Sub-agents may read `kubectl get <kind> -o yaml` in `--live` mode but MUST NOT run `kubectl apply`, `kubectl delete`, `kubectl patch`, `helm install`, or `helm upgrade`.

### Phase 4: Merge & Risk Register

Merge sub-agent output. Cross-reference with kube-bench output if available (attach matching CIS IDs to findings). Assign `K8S-001…` IDs.

### Phase 5: Remediation Drafting

Emit commented YAML to `k8s-suggested.yaml`. Each block shows the target file:line, the evidence, and the fix.

For `--live` mode, alternatives as `kubectl patch` commands are included — but commented out, never executed.

### Phase 6: Apply Mode (opt-in)

Interactive `[a]pply / [s]kip / [A]ll / [q]uit` loop. YAML file edits go through `Edit`. `kubectl patch` execution requires the literal word `DESTROY` confirmation and writes both the patch command and the prior state to `apply-log.md`.

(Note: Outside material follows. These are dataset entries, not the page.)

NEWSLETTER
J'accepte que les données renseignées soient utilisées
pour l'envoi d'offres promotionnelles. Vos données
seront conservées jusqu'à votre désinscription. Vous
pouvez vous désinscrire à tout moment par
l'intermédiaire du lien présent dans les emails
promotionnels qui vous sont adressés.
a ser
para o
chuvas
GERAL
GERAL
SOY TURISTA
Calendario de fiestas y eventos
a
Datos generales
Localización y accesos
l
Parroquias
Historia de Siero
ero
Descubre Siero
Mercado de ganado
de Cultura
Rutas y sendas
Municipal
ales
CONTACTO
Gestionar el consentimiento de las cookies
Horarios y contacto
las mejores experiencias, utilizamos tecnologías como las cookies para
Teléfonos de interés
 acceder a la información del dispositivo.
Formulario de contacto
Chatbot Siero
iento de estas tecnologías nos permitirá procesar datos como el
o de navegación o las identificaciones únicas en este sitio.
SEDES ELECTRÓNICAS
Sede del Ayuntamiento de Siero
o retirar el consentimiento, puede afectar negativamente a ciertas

### Phase 7: Runtime Testing (opt-in)

When `--runtime` and a non-prod cluster is confirmed:
1. Identify the target Deployment (user-selected; defaults to the most-replicated non-system one).
2. Run a scoped chaos experiment: single pod deletion, confirm rolling recovery within its `progressDeadlineSeconds`.
3. Alternative: run `kubectl drain` on one node if `--chaos-node` flag is passed.
4. Record metrics from `kubectl top pods` pre/post if metrics-server is available.
5. Attach results to the report as "Runtime resilience test".

### Phase 8: Reporting

Write `kubernetes-manifest-audit.md` + `kubernetes-manifest-audit.json` + `k8s-suggested.yaml` (+ `cluster-state.json` in `--live` mode and `chaos-run.md` in `--runtime`).

---

## Scoring

Weights: A=20, B=15, C=10, D=10, E=15, F=10, G=10, H=5, I=5 (sum 100). See `reference.md` §3.

| Total | Verdict |
|---|---|
| 90+ | PASS |
| 70–89 | PASS WITH WARNINGS |
| 50–69 | CONDITIONAL |
| <50 | FAIL |

---

## Important Principles

- **Default security is insecure.** A Deployment with no `securityContext` runs as root with full capabilities. This is always at least HIGH.
- **No requests = best-effort QoS.** The first pod to be evicted under memory pressure. Flag every container missing requests.
- **Secrets in plaintext YAML belong outside Git.** SealedSecrets / External Secrets Operator / SOPS / cluster-managed Secrets are all acceptable alternatives.
- **Ingress without TLS is HIGH severity on prod.** Often downgraded to MEDIUM on internal-only ingress, but still flagged.
- **`replicas: 1` in prod is MEDIUM-HIGH.** A single pod is a single point of failure.
- **Helm's `values.yaml` is often production values.** Treat it as a manifest — it deploys real things.
- **Runtime chaos is non-prod only.** Never run a chaos experiment against a cluster whose context/namespace contains `prod`/`production` without `--i-really-mean-prod`.
- **Australian English. DD/MM/YYYY. Markdown-first.**

---

## Edge Cases

1. **Pure Helm chart (no rendered manifests in Git).** Run `helm template` to render, then audit the rendered output.
2. **Operator-managed CRDs.** Audit the CR spec; note that operator semantics may enforce additional rules outside this skill's view.
3. **GitOps repo (Argo CD / Flux).** Audit source manifests; in `--live` mode, note the sync state but do not edit.
4. **Cluster-scoped resources (ClusterRoles, ClusterRoleBindings).** Weight RBAC findings higher; cluster-wide scope amplifies blast radius.
5. **Mutating admission webhooks in cluster.** Rendered manifests may differ from deployed. In `--live` mode, cross-check.
6. **DaemonSets often need host namespaces.** CNI plugins, log shippers — flag but allow suppression.
7. **Jobs and CronJobs** — probes don't apply; resource requests still do.
8. **NetworkPolicy absence** — if the CNI doesn't enforce NetworkPolicy, skip F findings for that group (note in report).